Glossary — The vocabulary of AGI risk & AI alignment

AGI (Artificial General Intelligence): A hypothetical AI that matches or exceeds human cognitive performance across the full range of tasks a person can do, rather than excelling at one narrow domain. There is no universally agreed operational definition.
AI control: A safety agenda that aims to keep AI systems safe even if they are misaligned and actively trying to subvert oversight — using monitoring, restricted permissions, and protocols rather than relying on the model being trustworthy.
Alignment: The problem of making an AI reliably pursue the goals and values its designers actually intend, rather than a proxy that merely correlates during training. Decomposed into outer and inner alignment.
ASI (Artificial Superintelligence): An intelligence that vastly exceeds the best human minds across essentially every domain. Most associated with Bostrom's Superintelligence (2014).
Coherent extrapolated volition (CEV): Yudkowsky's proposed alignment target: build AI to pursue what humanity would want if we knew more, thought faster, and were more the people we wished to be. A conceptual ideal, not an implementable spec.

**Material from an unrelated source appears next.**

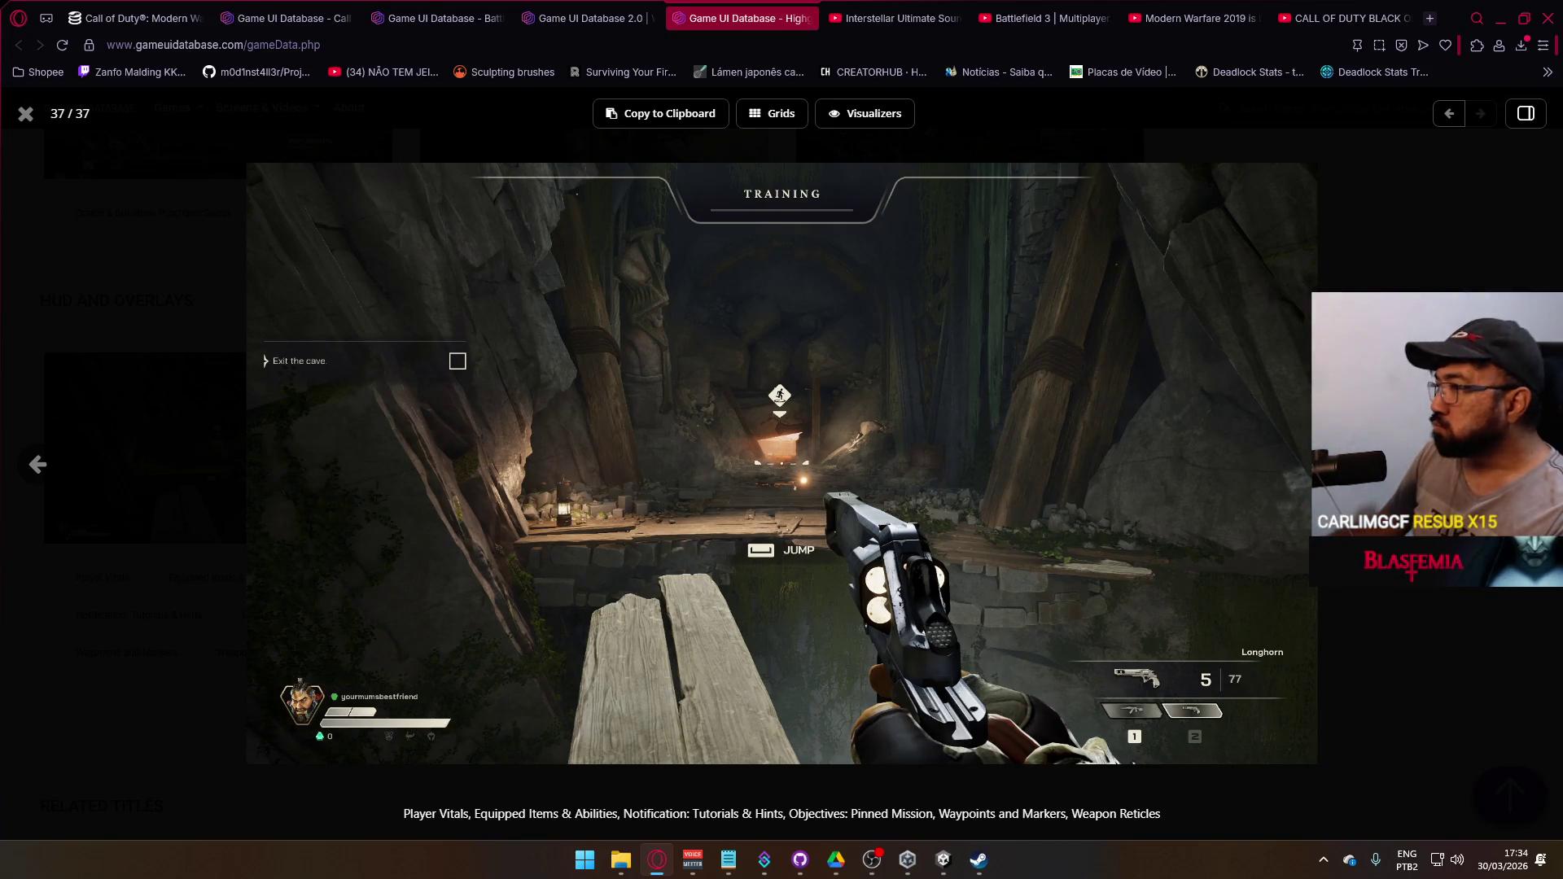
left_click(26, 111)
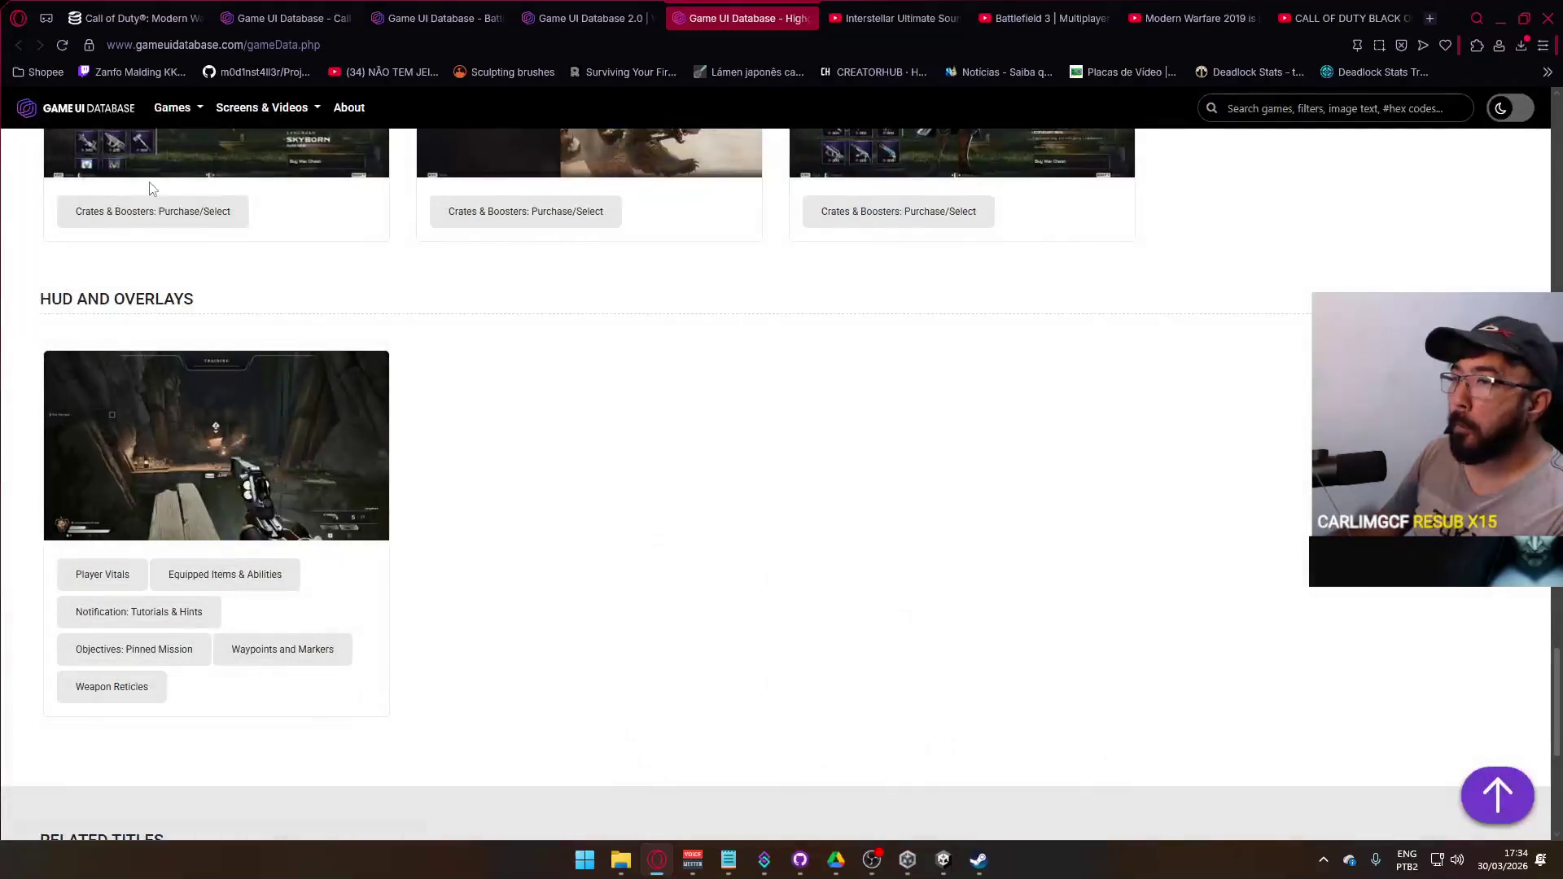
- Return to the Game UI Database homepage and scroll through its featured, news and Recently Added sections
scroll(350, 244, "up", 5)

Compute governance: Policy that uses the bottlenecks of AI training hardware (chips, fabs, data centers) as a lever for oversight — tracking large training runs, export controls, on-chip verification.
Constitutional AI: An Anthropic technique for training a model to critique and revise its own outputs against an explicit written set of principles, reducing reliance on human-labeled harmful examples. Basis for RLAIF.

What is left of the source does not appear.